> _Work to complete_: A verbatim copy of the listing is needed; pictures are to be left out.

> _Input data_:
>>>>
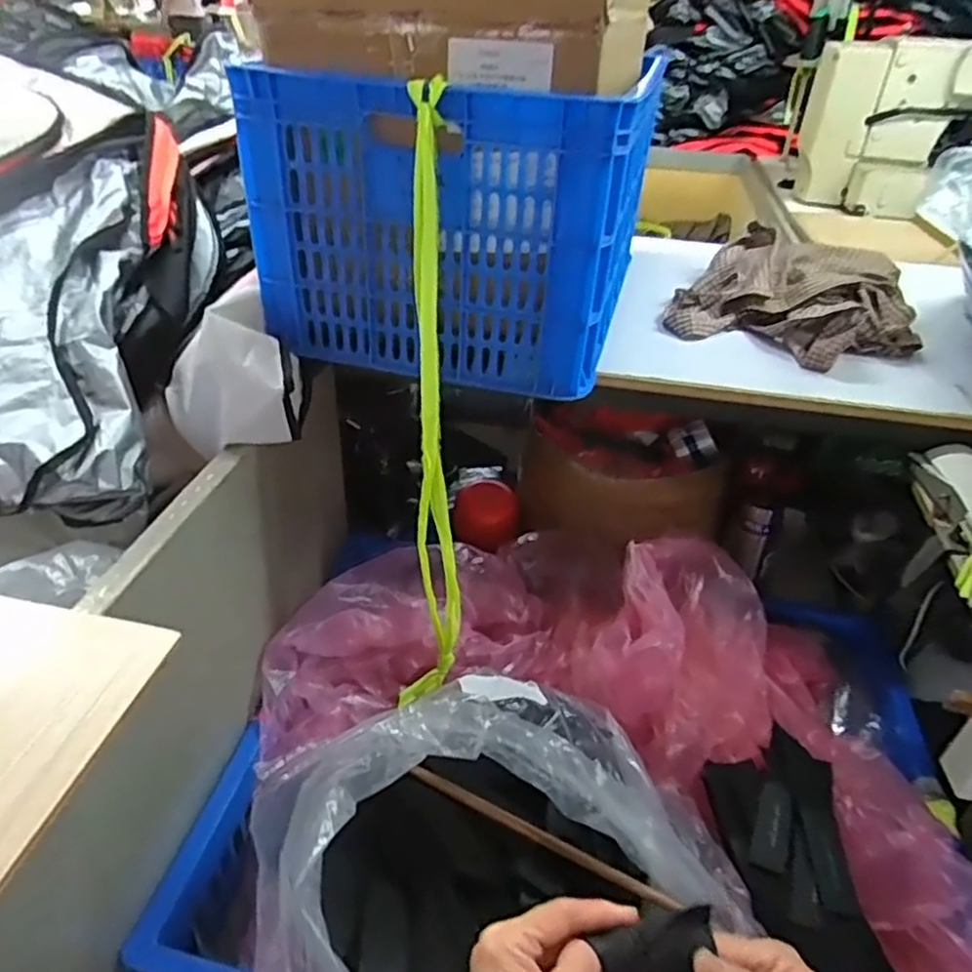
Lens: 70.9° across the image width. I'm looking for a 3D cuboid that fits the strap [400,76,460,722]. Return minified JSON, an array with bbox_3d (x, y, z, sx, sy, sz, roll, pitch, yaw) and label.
[{"bbox_3d":[-0.053,-0.046,0.766,0.070,0.665,0.199,0,36,-4],"label":"strap"}]

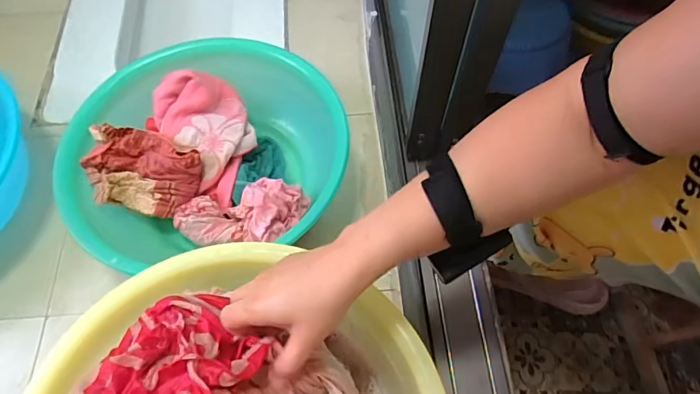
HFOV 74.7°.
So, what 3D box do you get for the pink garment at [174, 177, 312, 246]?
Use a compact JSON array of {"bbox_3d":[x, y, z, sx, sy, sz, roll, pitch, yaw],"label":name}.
[{"bbox_3d":[-0.146,0.024,0.610,0.174,0.054,0.089,-10,62,12],"label":"pink garment"}]

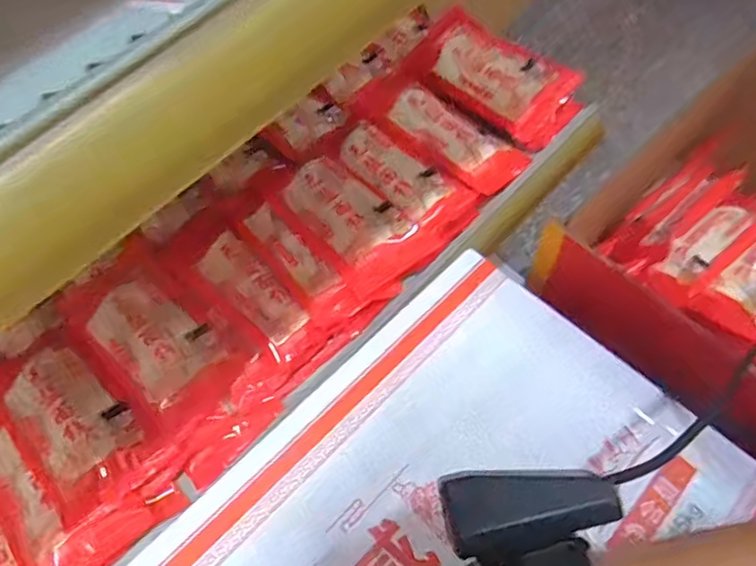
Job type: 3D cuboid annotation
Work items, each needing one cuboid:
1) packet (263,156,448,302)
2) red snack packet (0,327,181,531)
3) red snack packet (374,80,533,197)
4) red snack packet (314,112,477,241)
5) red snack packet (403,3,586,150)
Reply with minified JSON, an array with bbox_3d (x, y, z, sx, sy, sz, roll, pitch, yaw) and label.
[{"bbox_3d":[-0.029,-0.060,0.487,0.079,0.014,0.151,-40,68,-17],"label":"packet"},{"bbox_3d":[-0.219,0.095,0.413,0.072,0.017,0.142,-41,68,-17],"label":"red snack packet"},{"bbox_3d":[0.064,-0.138,0.542,0.146,0.023,0.074,38,70,20],"label":"red snack packet"},{"bbox_3d":[0.013,-0.100,0.522,0.058,0.019,0.170,-40,67,-17],"label":"red snack packet"},{"bbox_3d":[0.111,-0.207,0.575,0.174,0.032,0.082,36,69,19],"label":"red snack packet"}]

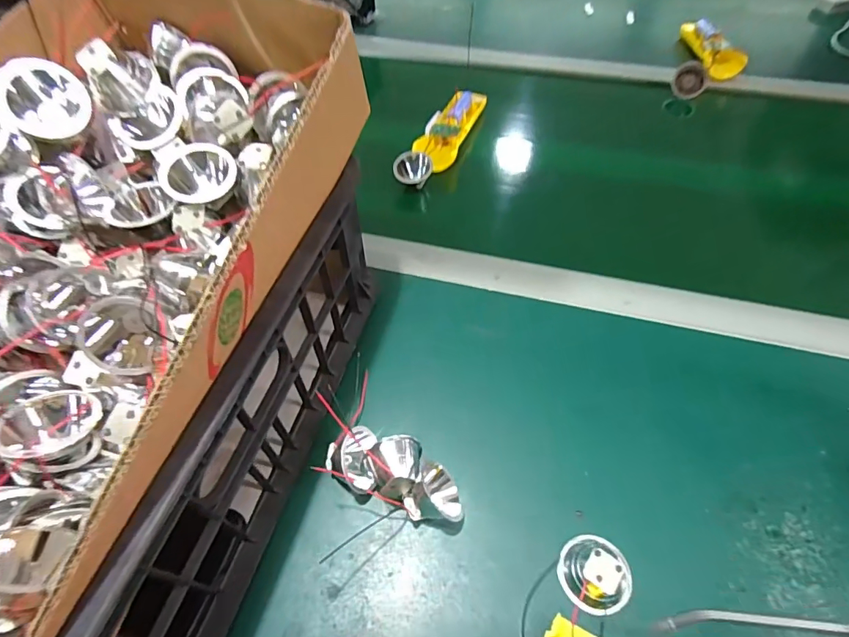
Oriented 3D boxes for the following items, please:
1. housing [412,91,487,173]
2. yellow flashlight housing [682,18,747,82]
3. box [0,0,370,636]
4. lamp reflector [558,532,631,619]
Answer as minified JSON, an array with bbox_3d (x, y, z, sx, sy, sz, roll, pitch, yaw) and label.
[{"bbox_3d":[0.037,-0.241,0.581,0.051,0.020,0.165,20,57,15],"label":"housing"},{"bbox_3d":[0.428,-0.401,0.689,0.053,0.033,0.170,4,54,4],"label":"yellow flashlight housing"},{"bbox_3d":[-0.201,-0.019,0.239,0.233,0.103,0.412,15,55,12],"label":"box"},{"bbox_3d":[0.108,0.158,0.290,0.044,0.029,0.043,-5,54,-2],"label":"lamp reflector"}]

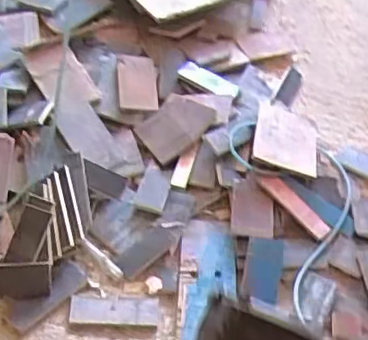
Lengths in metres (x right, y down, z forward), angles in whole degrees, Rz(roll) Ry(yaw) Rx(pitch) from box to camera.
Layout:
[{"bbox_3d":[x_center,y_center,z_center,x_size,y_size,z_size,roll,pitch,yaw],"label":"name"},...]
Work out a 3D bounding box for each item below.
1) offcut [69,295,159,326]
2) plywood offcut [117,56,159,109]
[{"bbox_3d":[-0.143,0.288,1.337,0.179,0.018,0.064,3,50,-3],"label":"offcut"},{"bbox_3d":[-0.117,-0.220,1.639,0.103,0.015,0.140,-2,80,-6],"label":"plywood offcut"}]

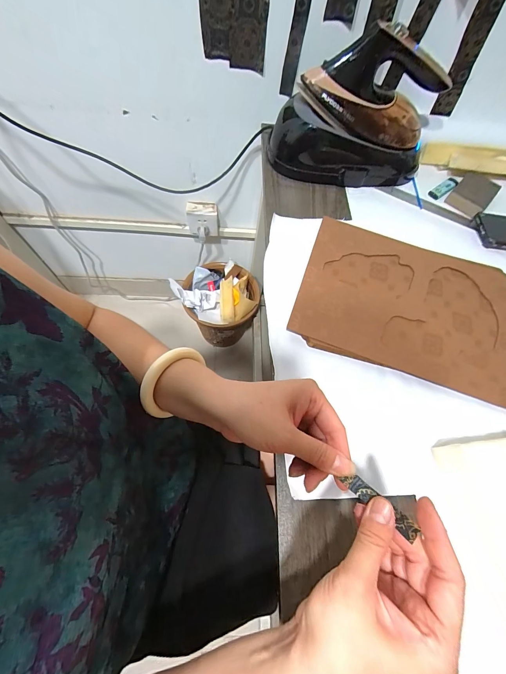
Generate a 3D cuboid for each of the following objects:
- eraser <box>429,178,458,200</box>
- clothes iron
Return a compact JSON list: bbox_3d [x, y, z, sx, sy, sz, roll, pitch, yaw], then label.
[{"bbox_3d":[0.388,-0.302,0.570,0.078,0.008,0.024,-37,74,-19],"label":"eraser"},{"bbox_3d":[0.187,-0.380,0.487,0.297,0.180,0.114,3,67,-4],"label":"clothes iron"}]

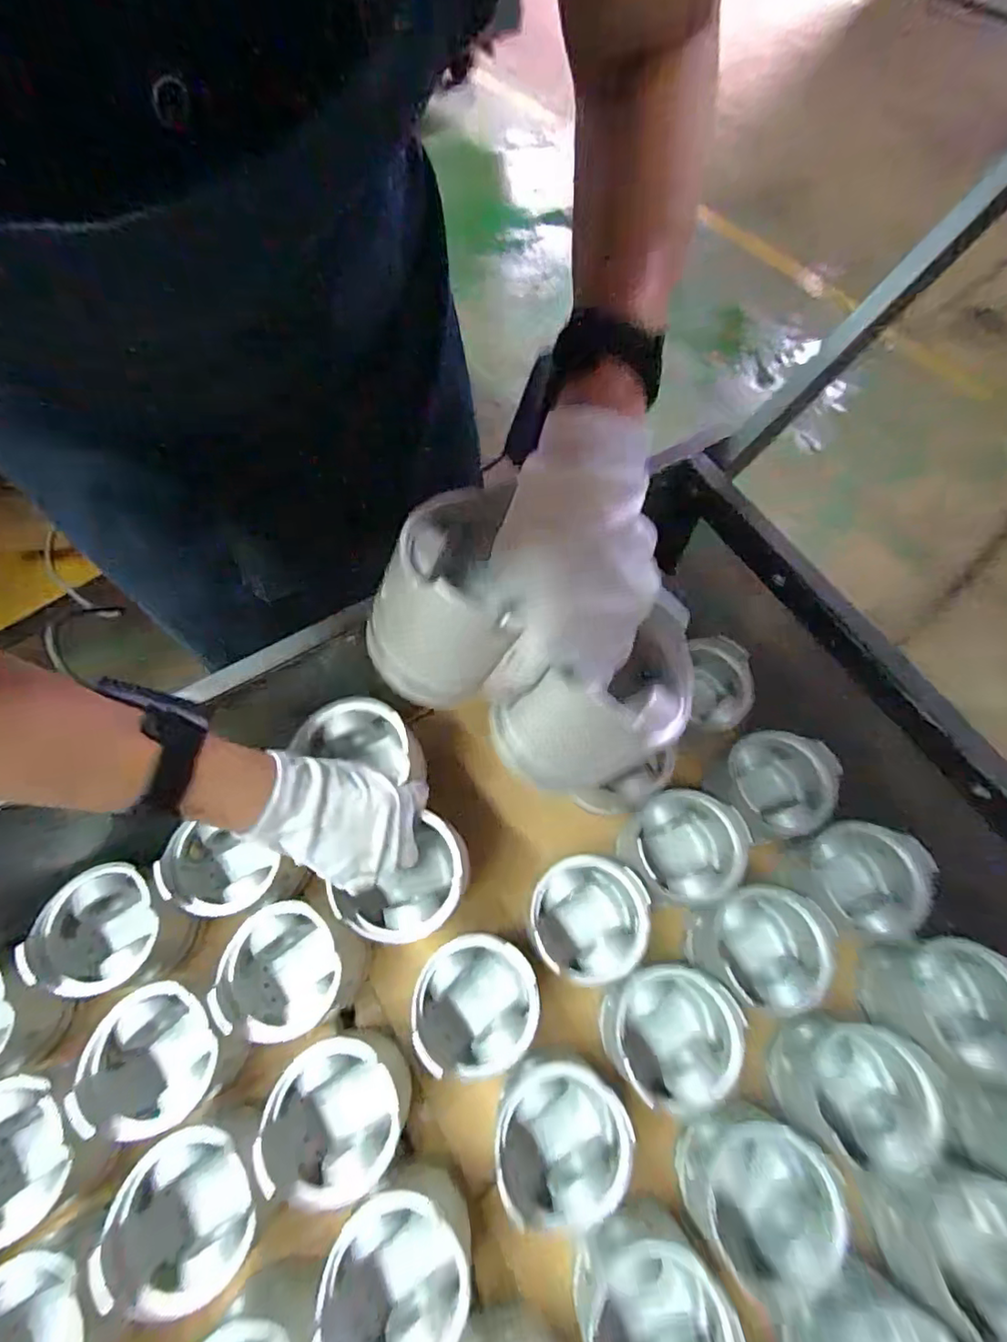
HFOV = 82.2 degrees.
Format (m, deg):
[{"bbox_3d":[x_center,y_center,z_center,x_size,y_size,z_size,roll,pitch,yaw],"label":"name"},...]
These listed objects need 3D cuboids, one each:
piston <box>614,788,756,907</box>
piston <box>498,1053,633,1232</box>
<<<<
> _Worked solution_:
Lens: 70.9° across the image width. I'm looking for a 3D cuboid that fits the strap [400,76,460,722]. Return minified JSON, an array with bbox_3d (x, y, z, sx, sy, sz, roll, pitch, yaw) and label.
[{"bbox_3d":[-0.053,-0.046,0.766,0.070,0.665,0.199,0,36,-4],"label":"strap"}]

HFOV 74.7°.
So, what 3D box do you get for the pink garment at [174, 177, 312, 246]?
Use a compact JSON array of {"bbox_3d":[x, y, z, sx, sy, sz, roll, pitch, yaw],"label":name}.
[{"bbox_3d":[-0.146,0.024,0.610,0.174,0.054,0.089,-10,62,12],"label":"pink garment"}]

Job type: 3D cuboid annotation
Work items, each needing one cuboid:
1) packet (263,156,448,302)
2) red snack packet (0,327,181,531)
3) red snack packet (374,80,533,197)
4) red snack packet (314,112,477,241)
5) red snack packet (403,3,586,150)
Reply with minified JSON, an array with bbox_3d (x, y, z, sx, sy, sz, roll, pitch, yaw) and label.
[{"bbox_3d":[-0.029,-0.060,0.487,0.079,0.014,0.151,-40,68,-17],"label":"packet"},{"bbox_3d":[-0.219,0.095,0.413,0.072,0.017,0.142,-41,68,-17],"label":"red snack packet"},{"bbox_3d":[0.064,-0.138,0.542,0.146,0.023,0.074,38,70,20],"label":"red snack packet"},{"bbox_3d":[0.013,-0.100,0.522,0.058,0.019,0.170,-40,67,-17],"label":"red snack packet"},{"bbox_3d":[0.111,-0.207,0.575,0.174,0.032,0.082,36,69,19],"label":"red snack packet"}]

Oriented 3D boxes for the following items, please:
1. housing [412,91,487,173]
2. yellow flashlight housing [682,18,747,82]
3. box [0,0,370,636]
4. lamp reflector [558,532,631,619]
Answer as minified JSON, an array with bbox_3d (x, y, z, sx, sy, sz, roll, pitch, yaw) and label.
[{"bbox_3d":[0.037,-0.241,0.581,0.051,0.020,0.165,20,57,15],"label":"housing"},{"bbox_3d":[0.428,-0.401,0.689,0.053,0.033,0.170,4,54,4],"label":"yellow flashlight housing"},{"bbox_3d":[-0.201,-0.019,0.239,0.233,0.103,0.412,15,55,12],"label":"box"},{"bbox_3d":[0.108,0.158,0.290,0.044,0.029,0.043,-5,54,-2],"label":"lamp reflector"}]

Lengths in metres (x right, y down, z forward), angles in whole degrees, Rz(roll) Ry(yaw) Rx(pitch) from box to camera.
Layout:
[{"bbox_3d":[x_center,y_center,z_center,x_size,y_size,z_size,roll,pitch,yaw],"label":"name"},...]
Work out a 3D bounding box for each item below.
1) offcut [69,295,159,326]
2) plywood offcut [117,56,159,109]
[{"bbox_3d":[-0.143,0.288,1.337,0.179,0.018,0.064,3,50,-3],"label":"offcut"},{"bbox_3d":[-0.117,-0.220,1.639,0.103,0.015,0.140,-2,80,-6],"label":"plywood offcut"}]

Generate a 3D cuboid for each of the following objects:
- eraser <box>429,178,458,200</box>
- clothes iron
Return a compact JSON list: bbox_3d [x, y, z, sx, sy, sz, roll, pitch, yaw], then label.
[{"bbox_3d":[0.388,-0.302,0.570,0.078,0.008,0.024,-37,74,-19],"label":"eraser"},{"bbox_3d":[0.187,-0.380,0.487,0.297,0.180,0.114,3,67,-4],"label":"clothes iron"}]

HFOV = 82.2 degrees.
Format (m, deg):
[{"bbox_3d":[x_center,y_center,z_center,x_size,y_size,z_size,roll,pitch,yaw],"label":"name"},...]
These listed objects need 3D cuboids, one each:
piston <box>614,788,756,907</box>
piston <box>498,1053,633,1232</box>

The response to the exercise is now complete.